Construct a dictionary of element values

element_values

element_values = SymMNA.get_part_values(network_df)
element_values

\(\displaystyle \left\{ C_{1} : 0.333333333333333, \ C_{2} : 0.5, \ I_{1} : 1.0, \ L_{1} : 2.0, \ L_{2} : 3.0, \ R_{1} : 6.0, \ R_{2} : 6.0, \ R_{3} : 6.0\right\}\)

#NE = NE_sym.subs({L1:2, L2:3, R1:6, R2:6, C1:1/3, I1:-1-1j, s:1j})
NE = NE_sym.subs({s:1j,I1:-1-1j})
NE = NE.subs(element_values)
NE

\(\displaystyle \left[\begin{matrix}I_{L2} + 0.333333333333333 i v_{1} - 0.333333333333333 i v_{2}\\I_{L1} - 0.333333333333333 i v_{1} + v_{2} \cdot \left(0.333333333333333 + 0.333333333333333 i\right) - 0.166666666666667 v_{3}\\- I_{L2} - 0.166666666666667 v_{2} + v_{3} \cdot \left(0.333333333333333 + 0.5 i\right)\\- 2.0 i I_{L1} + v_{2}\\- 3.0 i I_{L2} + v_{1} - v_{3}\end{matrix}\right] = \left[\begin{matrix}-1.0 - 1.0 i\\0\\0\\0\\0\end{matrix}\right]\)

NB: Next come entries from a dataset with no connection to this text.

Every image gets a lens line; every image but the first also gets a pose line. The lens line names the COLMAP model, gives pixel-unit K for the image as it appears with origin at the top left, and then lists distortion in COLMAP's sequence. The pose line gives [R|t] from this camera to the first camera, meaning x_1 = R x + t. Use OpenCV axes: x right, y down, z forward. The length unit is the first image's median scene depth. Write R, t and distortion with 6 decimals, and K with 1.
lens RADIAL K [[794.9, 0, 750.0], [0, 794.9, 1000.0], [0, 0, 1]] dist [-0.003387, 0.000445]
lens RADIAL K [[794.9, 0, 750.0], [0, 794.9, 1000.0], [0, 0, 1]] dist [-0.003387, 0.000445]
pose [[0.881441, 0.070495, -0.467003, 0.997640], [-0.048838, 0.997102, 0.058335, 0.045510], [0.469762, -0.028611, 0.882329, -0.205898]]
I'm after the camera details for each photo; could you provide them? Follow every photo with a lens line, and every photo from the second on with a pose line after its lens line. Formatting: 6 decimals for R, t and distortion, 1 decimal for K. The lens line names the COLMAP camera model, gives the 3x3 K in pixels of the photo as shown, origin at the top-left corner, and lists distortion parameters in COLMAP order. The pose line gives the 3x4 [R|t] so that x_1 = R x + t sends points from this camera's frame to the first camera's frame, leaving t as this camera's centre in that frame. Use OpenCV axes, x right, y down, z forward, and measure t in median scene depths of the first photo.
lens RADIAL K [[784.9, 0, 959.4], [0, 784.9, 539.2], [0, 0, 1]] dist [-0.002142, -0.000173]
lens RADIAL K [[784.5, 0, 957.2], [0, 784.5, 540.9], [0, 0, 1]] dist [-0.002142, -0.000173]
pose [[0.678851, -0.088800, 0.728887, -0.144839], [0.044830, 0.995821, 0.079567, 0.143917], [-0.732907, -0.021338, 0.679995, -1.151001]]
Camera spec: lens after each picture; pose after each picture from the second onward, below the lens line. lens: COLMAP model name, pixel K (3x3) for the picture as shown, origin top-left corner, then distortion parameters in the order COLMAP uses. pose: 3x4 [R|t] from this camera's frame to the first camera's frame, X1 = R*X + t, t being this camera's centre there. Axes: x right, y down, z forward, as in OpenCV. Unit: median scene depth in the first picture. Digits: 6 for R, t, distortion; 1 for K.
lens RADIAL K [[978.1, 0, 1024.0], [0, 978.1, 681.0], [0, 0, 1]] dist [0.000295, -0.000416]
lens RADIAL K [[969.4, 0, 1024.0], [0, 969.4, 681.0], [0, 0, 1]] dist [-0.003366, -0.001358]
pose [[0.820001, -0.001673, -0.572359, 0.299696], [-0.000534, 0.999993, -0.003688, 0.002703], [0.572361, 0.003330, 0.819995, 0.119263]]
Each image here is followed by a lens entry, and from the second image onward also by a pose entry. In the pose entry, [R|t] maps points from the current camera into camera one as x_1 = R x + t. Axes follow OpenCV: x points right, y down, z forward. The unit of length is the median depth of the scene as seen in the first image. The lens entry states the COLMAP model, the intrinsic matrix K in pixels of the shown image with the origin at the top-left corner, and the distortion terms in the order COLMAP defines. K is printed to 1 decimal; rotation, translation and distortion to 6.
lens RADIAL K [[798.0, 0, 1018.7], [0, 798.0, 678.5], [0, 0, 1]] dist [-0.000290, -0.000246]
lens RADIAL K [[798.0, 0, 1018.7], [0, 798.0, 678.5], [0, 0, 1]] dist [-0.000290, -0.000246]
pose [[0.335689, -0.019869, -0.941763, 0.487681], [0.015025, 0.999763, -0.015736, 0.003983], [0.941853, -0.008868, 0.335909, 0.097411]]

Solving the system of equations for v3 using the SymPy solve function.

U = solve(NE,X)
U[v3]

\(\displaystyle 3.0 i\)

The value obtained by solving the system equations for the complete network agrees with the Thevenin equivalent circuit solution.